Revenue management techniques are the playbook that helps hoteliers achieve the highest profits by identifying the relevant market segments and customer groups the hotel wants to serve.
NB: This is an article from Atomize
These techniques establish the right products and services as well as set up the optimal prices to be offered to customers.
As a hotel revenue manager, your mission is to implement these revenue management strategies and processes to optimize and maximize your hotel’s revenue. A big part of completing that mission is to sell the greatest number of rooms at the best possible rate. While in theory, the mission sounds quite simple, in practice it is much more complex.
Of course, optimizing and maximizing revenue places a lot of responsibility on your shoulders, because a good revenue manager can make the difference between a hotel being in the red or black.
To inspire you to tackle some of the most common challenges revenue managers face today, we’ve asked our customers and partners of Atomize what are some of the challenges they face that give them headaches and keep them awake at night. Working together with those same revenue managers we have come up with some ideas to help you address these challenges.

> [What to work on] Reproduce, word for word, the stretch of the hotel revenue management text from "NB: This is" through "much more complex.".

> [Source material]
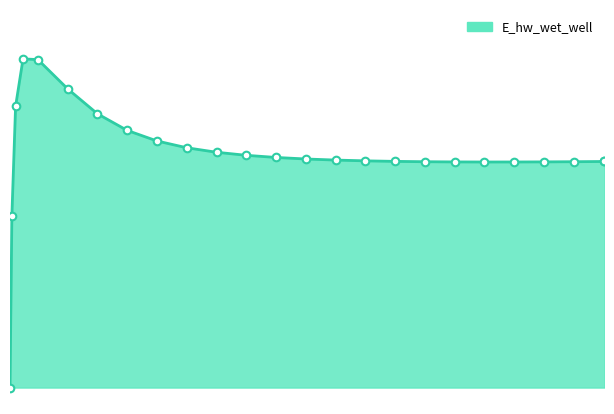

Does the chart have visible grid lines?

No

> [Answer to this task]
NB: This is an article from Atomize
These techniques establish the right products and services as well as set up the optimal prices to be offered to customers.
As a hotel revenue manager, your mission is to implement these revenue management strategies and processes to optimize and maximize your hotel’s revenue. A big part of completing that mission is to sell the greatest number of rooms at the best possible rate. While in theory, the mission sounds quite simple, in practice it is much more complex.